Berluc-Perussis Léon : 1835-1902.
Il a toujours regretté profondément de n'être pas provençal de pure souche. En effet sa famille est d'origine italienne, plus précisément du Milanais, elle portait le nom de Berluchi Peruzzi, elle ne s'établit à Forcalquier qu'en 1440 ; elle avait reçu des lettres de noblesse en 1395 et c'est ainsi que Léon Berluc Perussis était chevalier. Il possédait le château du plan de Porchères qui était dans sa famille depuis qu'un de ses ancêtres, Jean-Antoine, surnommé l'Erasme provençal, avait épousé en 1614 Hélène de Porchères.

Né à Apt, il fit des études de droit et s'inscrivit au barreau d'Aix en Provence. Il quitta le métier d'avocat et revint à Porchères où, plus tard, il devait décéder. Il s'occupa d'histoire locale, de poésie occitane et française, d'agriculture pour améliorer la productivité de son domaine, il introduisit les batteuses à vapeur en Provence. Il devint collaborateur du Mercure Aptésien , il publia dans ce journal dès l'âge de 17 ans et de l'Abeille du Midi , fut inspecteur de la Société française d'Archéologie en 1862. La même année, il fonda la Société Littéraire d'Apt.
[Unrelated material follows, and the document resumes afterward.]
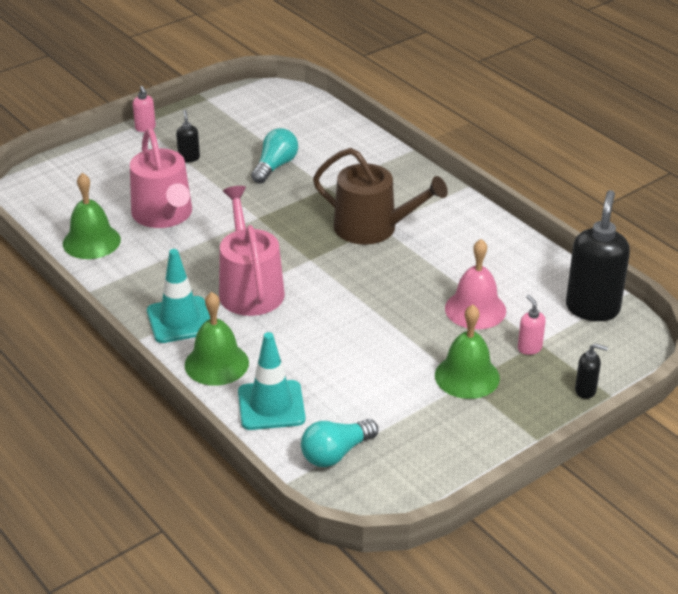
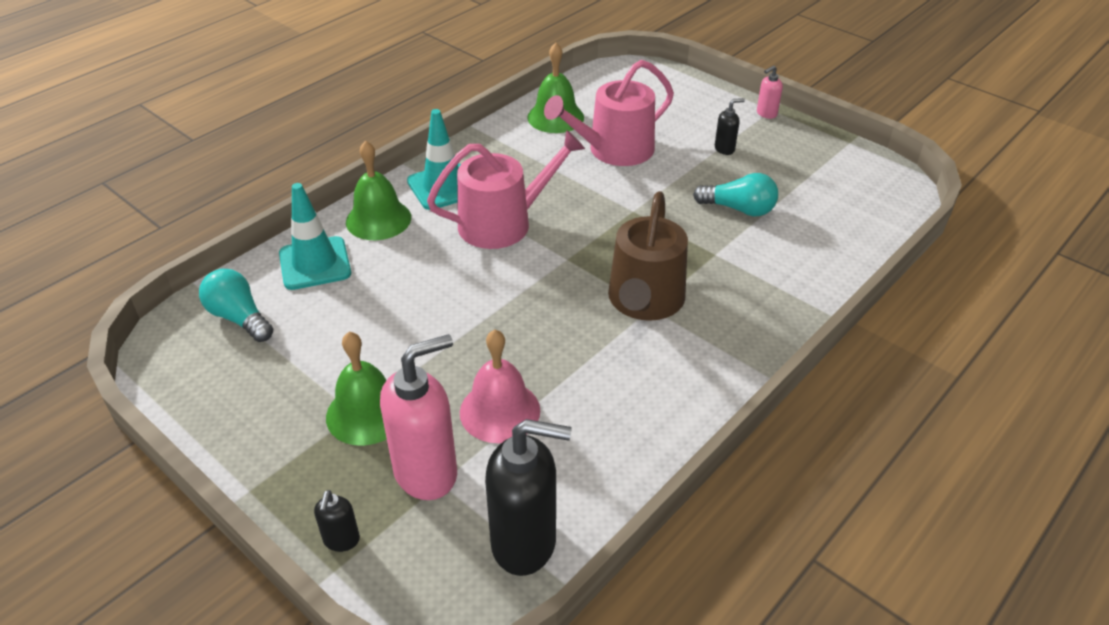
camera: 80 degrees right, 5 degrees up
pink soap dispenser [518,295,546,355] -> pink soap dispenser [380,334,457,500], size x2.19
Il épousa sa cousine germaine mais leur mariage fut un échec cuisant. Il eut une fille, morte trop tôt à vingt quatre ans. Il fut à l'origine d'un courant de pensée qui devait unir les différentes langues venant du latin et connues de Pétrarque, c'est ainsi qu'il eut de fréquentes relations avec son cousin italien Ulbadino Peruzzi, gonfalonier de Florence. Il fut Majoral (titre donné à ceux qui faisaient partis du comité directeur du Félibrige) en 1876. Il rédigea de nombreuses histoires locales : en particulier une histoire du village de Porchères, « les quatre paroisses urbaines de Forcalquier » (1888), « les anciennes faïenceries de Haute Provence » (1885), « Lincel et Saint Martin » (1895). Il fonda, en 1875, la section alpine du Félibrige. Sa poésie provençale est peu compréhensible à ceux qui ne possèdent pas parfaitement le patois parlé.
« Le dialecte marseillais qui, je crois, est le vôtre est tellement avili par la plupart des versificateurs qui l'emploient, qu'il me paraît urgent, pour l'honneur du pays, qu'un homme de goût, de sens naturel et de race, le réhabilite en poésie. Vous savez que la noblesse de Provence a fourni à notre grand siècle le plus grand nombre et les meilleurs
de ses troubadours. Plus tard, et même jusqu'à nos jours, Palamède Tronc de Codolet, le Marquis de la Fare-Alais , M. de Truchet et M. d'Astros, notre vénérable doyen, ont glorieusement tenu le drapeau du Gay-Saber; il vous revient donc, Monsieur, à vous que la nature a particulièrement doué, de continuer ces nobles traditions; et à ce titre, permettez aux Félibres de compter sur votre collaboration pour l'armana provençau de l'an prochain .
Agréez, Monsieur, mes biens cordiales salutations et mes remerciements … » Lettre de F. Mistral
De nombreux écrits furent publiés sous différents pseudonymes, notamment sous celui de A. Gagnaud. Il créa l'Académie du sonnet qui fut très critiquée par Mistral ce qui ne l'empêcha pas d'avoir eu de nombreux échanges épistoliers avec lui. Il refusera toujours de séparer les intellectuels des travailleurs et fut un théoricien du régionalisme Il fera de la Tour de Porchères son tombeau et laissera plus de 10.000 livres en héritage à la municipalité de Forcalquier. Des fêtes lui furent consacrées en 1910 avec l'inauguration d'un monument portant son buste à l'entée de la petite ville. A cette occasion, l'Athénée de Forcalquier publia un livre les relatant avec préface du marquis Charles d'Autane (1910).

Comme on peut le voir, le monument est installé dans une ancienne fontaine et son abreuvoir est devenu un bac à fleurs.